Department of Biostatistics, Epidemiology, and Informatics, Perelman School of Medicine, University of Pennsylvania, Philadelphia, Pennsylvania, United States.
Perelman School of Medicine, University of Pennsylvania, Philadelphia, United States.
Methods Inf Med. 2022 May;61(1-02):3-10. doi: 10.1055/s-0041-1739361. Epub 2021 Nov 24.
Data harmonization is essential to integrate individual participant data from multiple sites, time periods, and trials for meta-analysis.
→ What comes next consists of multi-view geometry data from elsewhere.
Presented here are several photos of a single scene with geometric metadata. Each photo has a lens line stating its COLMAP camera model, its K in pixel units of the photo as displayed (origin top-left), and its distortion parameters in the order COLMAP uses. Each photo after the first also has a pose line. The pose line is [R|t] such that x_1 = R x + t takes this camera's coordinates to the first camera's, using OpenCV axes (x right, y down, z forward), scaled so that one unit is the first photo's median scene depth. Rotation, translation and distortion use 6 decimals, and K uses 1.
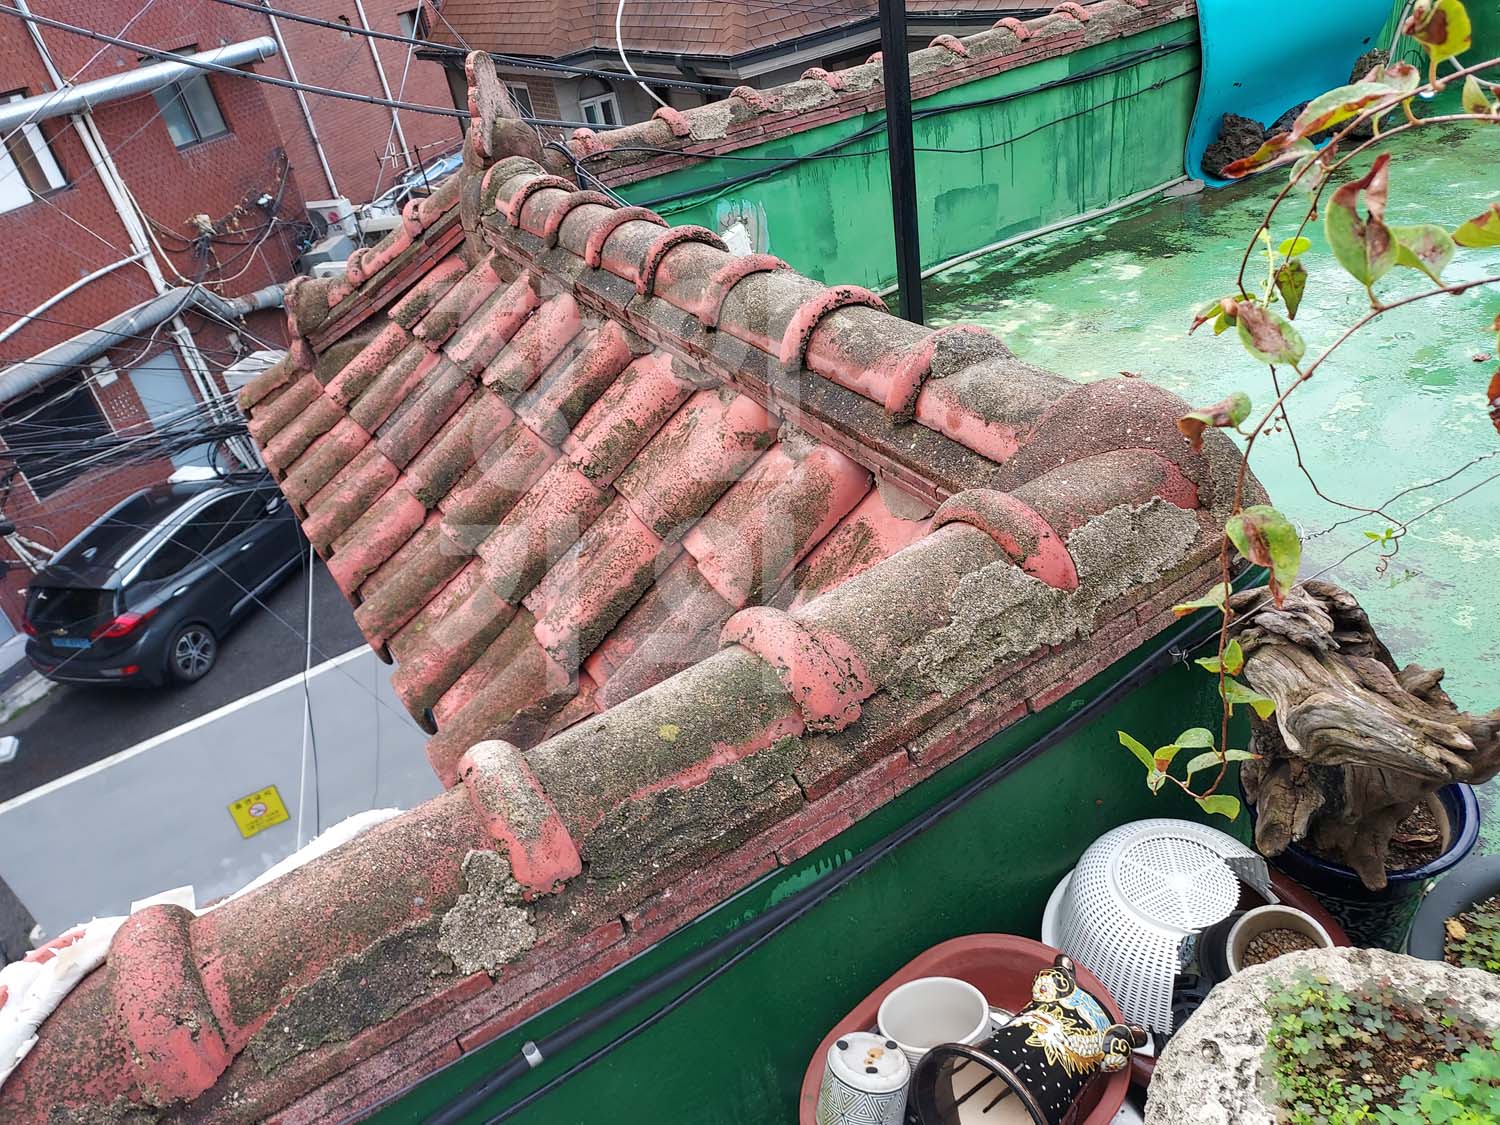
lens RADIAL K [[1065.6, 0, 755.0], [0, 1065.6, 567.7], [0, 0, 1]] dist [0.042093, -0.006649]
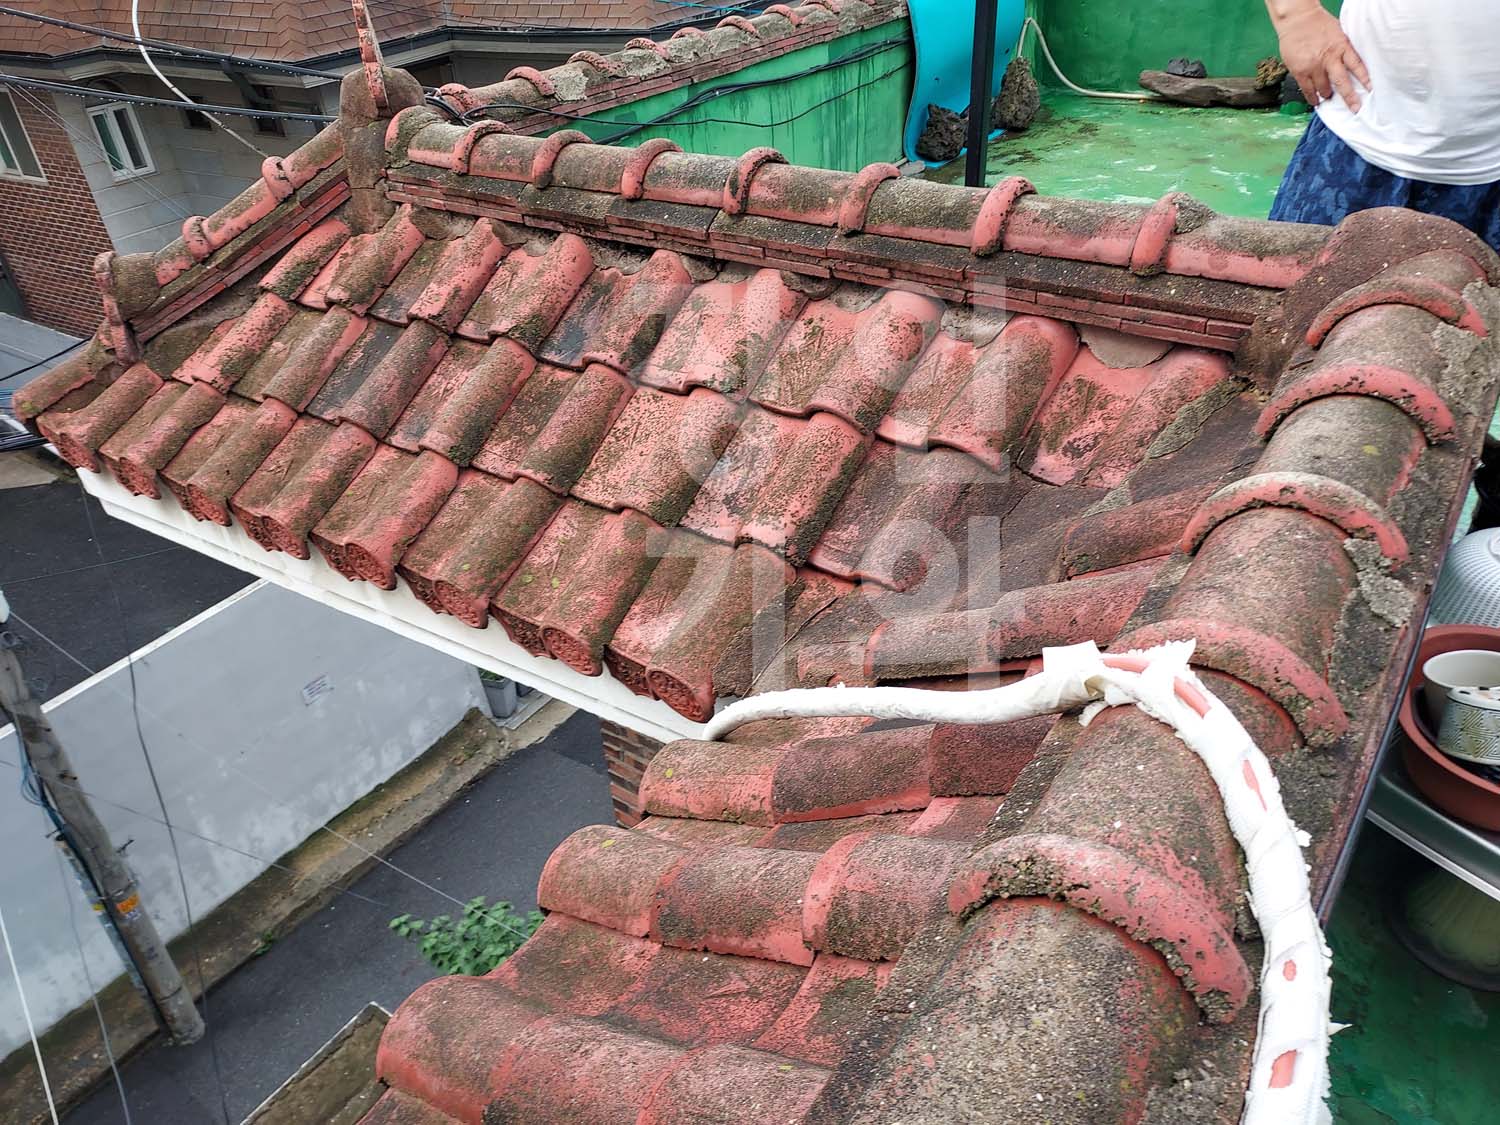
lens RADIAL K [[1065.6, 0, 760.3], [0, 1065.6, 561.1], [0, 0, 1]] dist [0.042093, -0.006649]
pose [[0.919279, -0.138525, 0.368424, -0.323475], [0.148051, 0.988977, 0.002437, 0.047040], [-0.364700, 0.052305, 0.929655, 0.037285]]
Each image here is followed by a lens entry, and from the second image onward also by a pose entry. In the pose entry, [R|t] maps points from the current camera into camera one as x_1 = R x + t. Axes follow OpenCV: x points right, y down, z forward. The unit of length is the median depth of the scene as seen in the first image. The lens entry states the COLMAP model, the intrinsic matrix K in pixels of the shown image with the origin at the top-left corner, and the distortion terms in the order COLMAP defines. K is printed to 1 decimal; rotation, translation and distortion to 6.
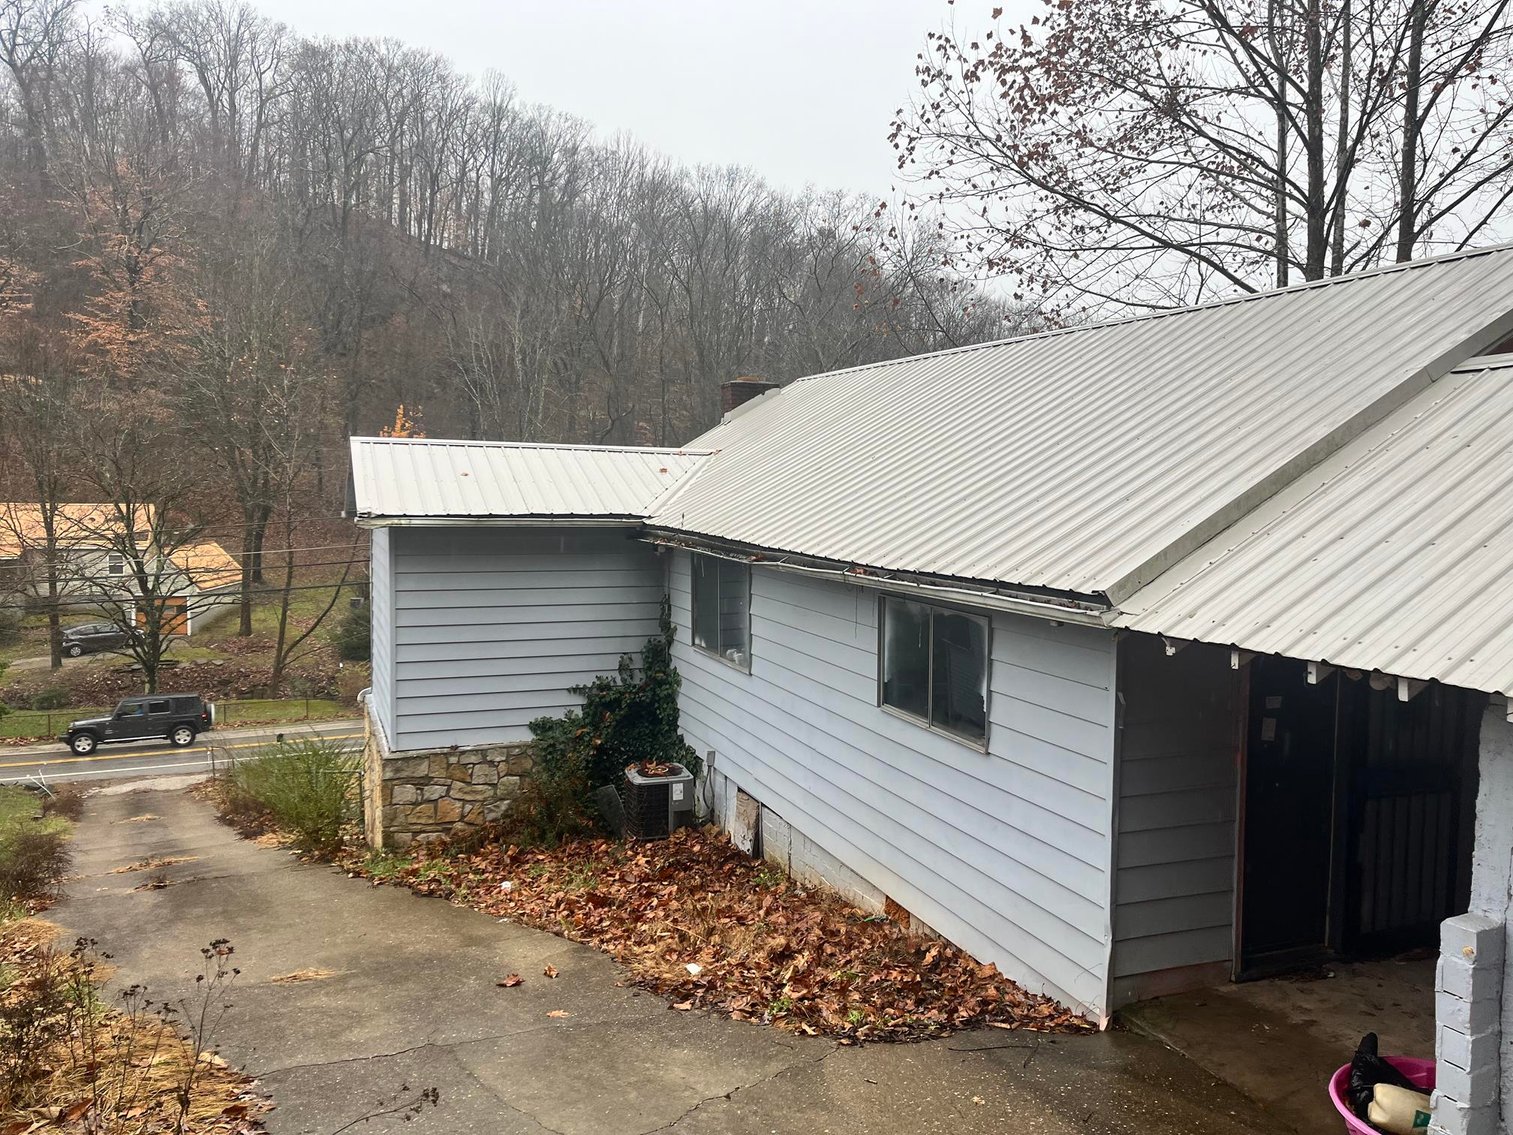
lens RADIAL K [[1134.3, 0, 763.7], [0, 1134.3, 567.1], [0, 0, 1]] dist [0.059151, -0.042583]
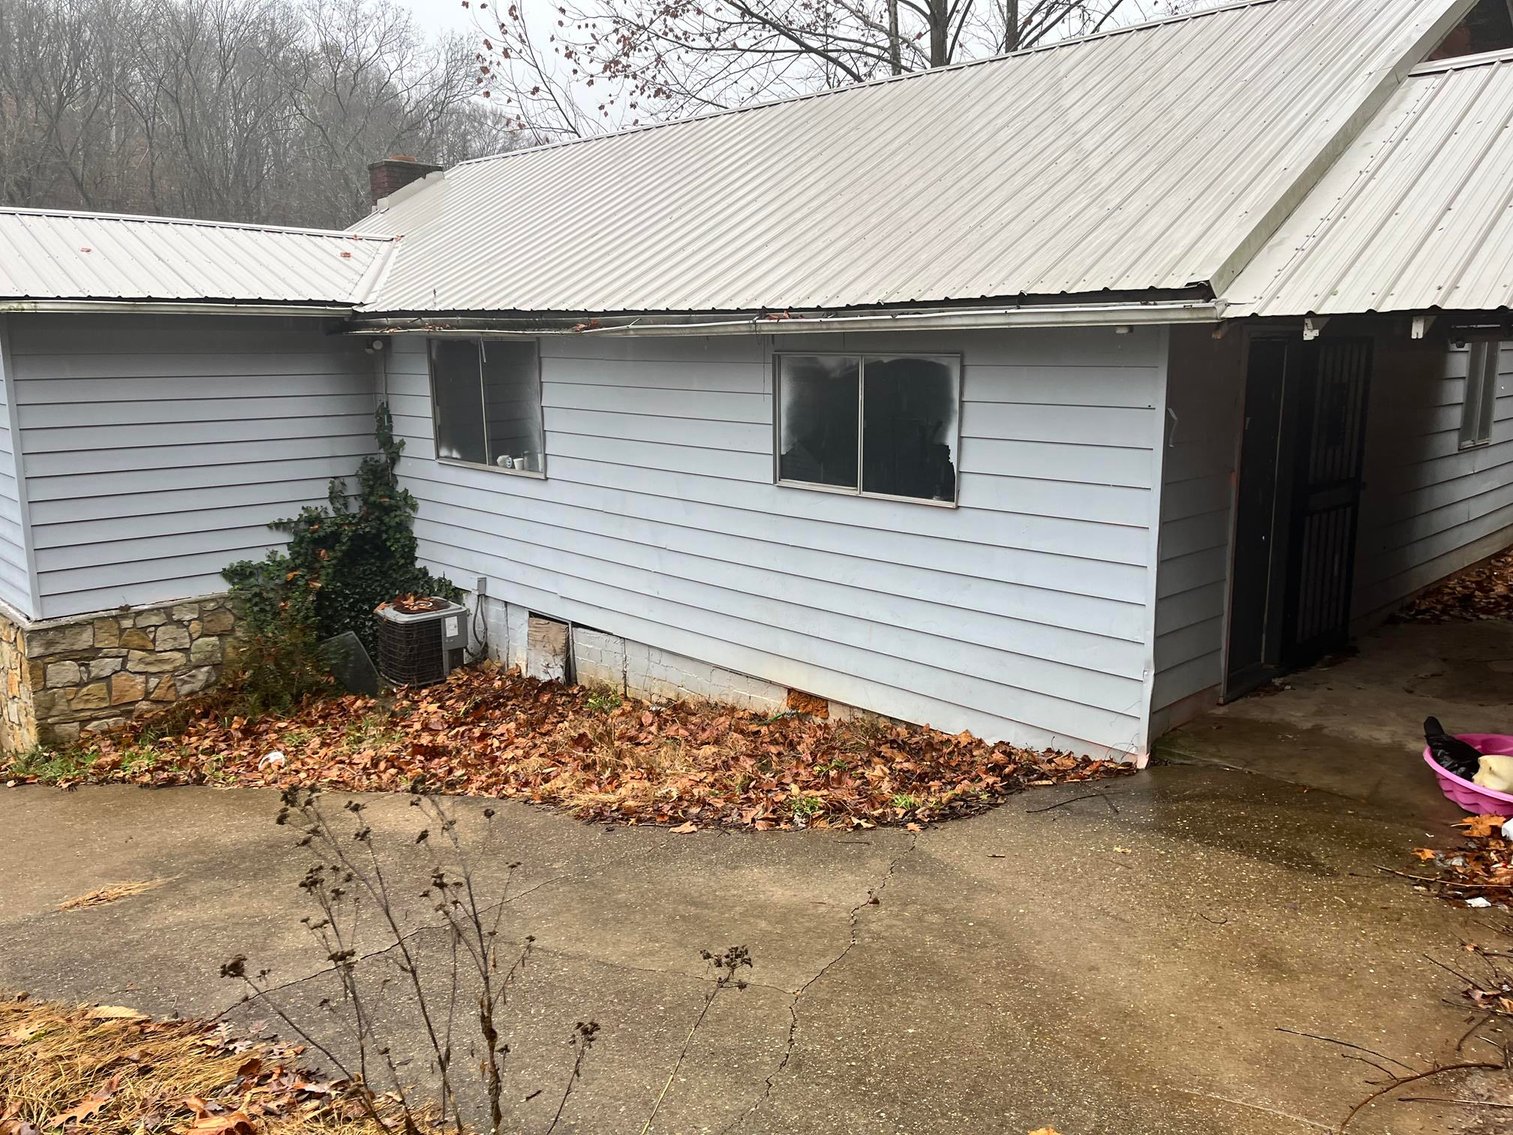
lens RADIAL K [[1134.3, 0, 744.5], [0, 1134.3, 559.1], [0, 0, 1]] dist [0.059151, -0.042583]
pose [[0.925871, -0.089890, 0.366991, -0.196762], [0.046304, 0.990961, 0.125904, 0.055273], [-0.374991, -0.099577, 0.921665, 0.152066]]
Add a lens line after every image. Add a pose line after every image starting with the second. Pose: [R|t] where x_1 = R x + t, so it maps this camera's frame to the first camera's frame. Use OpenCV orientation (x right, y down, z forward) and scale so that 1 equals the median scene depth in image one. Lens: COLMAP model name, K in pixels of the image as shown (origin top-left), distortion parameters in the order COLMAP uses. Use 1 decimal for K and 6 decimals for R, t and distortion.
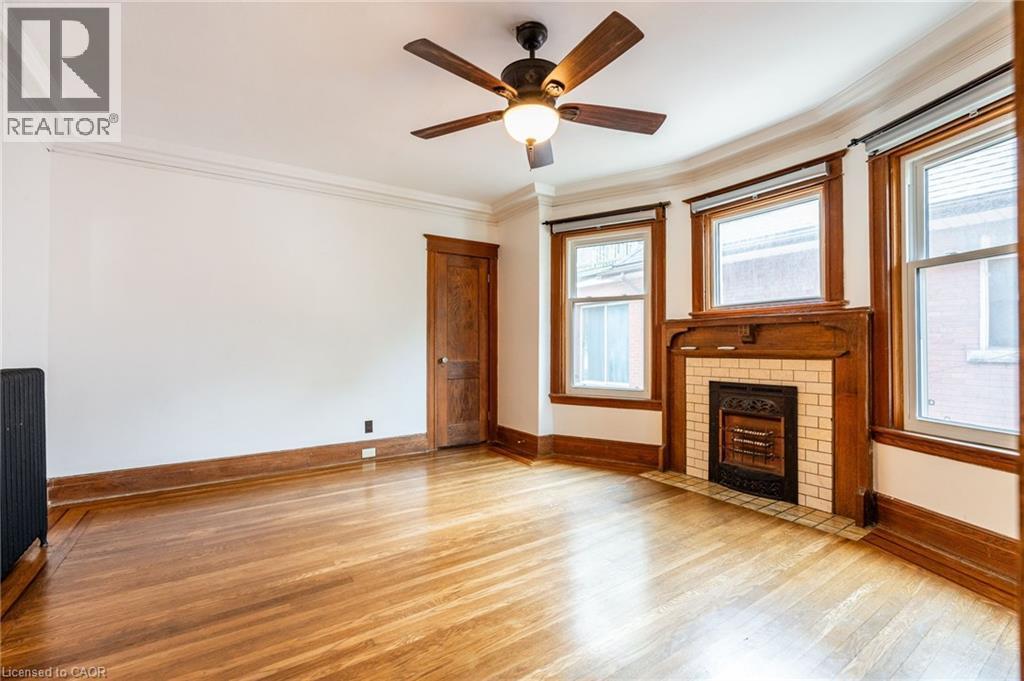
lens RADIAL K [[449.2, 0, 502.7], [0, 449.2, 345.4], [0, 0, 1]] dist [-0.003901, 0.000963]
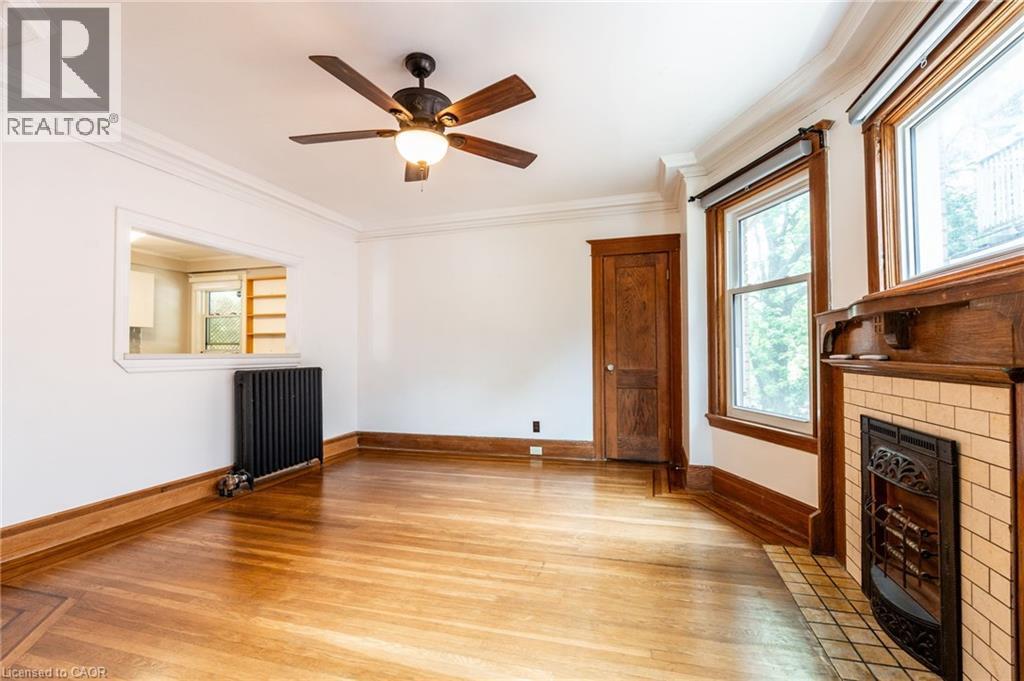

The process of mapping terms and phrases to an ontology is complicated by typographic errors, abbreviations, truncation, and plurality. We sought to harmonize medical history (MH) and adverse events (AE) term records across 21 randomized clinical trials in pulmonary arterial hypertension and chronic thromboembolic pulmonary hypertension.
We developed and applied a semi-automated harmonization pipeline for use with domain-expert annotators to resolve ambiguous term mappings using exact and fuzzy matching. We summarized MH and AE term mapping success, including map quality measures, and imputation of a generalizing term hierarchy as defined by the applied Medical Dictionary for Regulatory Activities (MedDRA) ontology standard.
Over 99.6% of both MH ( = 37,105) and AE ( = 58,170) records were successfully mapped to MedDRA low-level terms. Automated exact matching accounted for 74.9% of MH and 85.5% of AE mappings. Term recommendations from fuzzy matching in the pipeline facilitated annotator mapping of the remaining 24.9% of MH and 13.8% of AE records. Imputation of the generalized MedDRA term hierarchy was unambiguous in 85.2% of high-level terms, 99.4% of high-level group terms, and 99.5% of system organ class in MH, and 75% of high-level terms, 98.3% of high-level group terms, and 98.4% of system organ class in AE.
This pipeline dramatically reduced the burden of manual annotation for MH and AE term harmonization and could be adapted to other data integration efforts.
数据协调对于整合来自多个地点、时间段和试验的个体参与者数据进行荟萃分析至关重要。将术语和短语映射到本体的过程由于印刷错误、缩写、截断和复数形式而变得复杂。我们试图协调 21 项肺动脉高压和慢性血栓栓塞性肺动脉高压随机临床试验中的病史 (MH) 和不良事件 (AE) 术语记录。
我们开发并应用了一个半自动协调管道,供领域专家注释器使用,以使用精确和模糊匹配来解决模糊的术语映射。我们总结了 MH 和 AE 术语映射的成功,包括映射质量度量以及根据应用的监管活动医学词典 (MedDRA) 本体标准推断概括术语层次结构。
超过 99.6%的 MH( = 37105)和 AE( = 58170)记录成功映射到 MedDRA 低级术语。自动精确匹配占 MH 的 74.9%和 AE 的 85.5%。管道中的模糊匹配推荐的术语有助于注释器映射 MH 剩余的 24.9%和 AE 记录的 13.8%。在 MH 中,广义 MedDRA 术语层次结构的推断在 85.2%的高级术语、99.4%的高级组术语和 99.5%的系统器官类别中是明确的,在 75%的高级术语、98.3%的高级组术语和 98.4%的系统器官类别中是明确的。AE。
该管道大大减轻了 MH 和 AE 术语协调的手动注释负担,并且可以适应其他数据集成工作。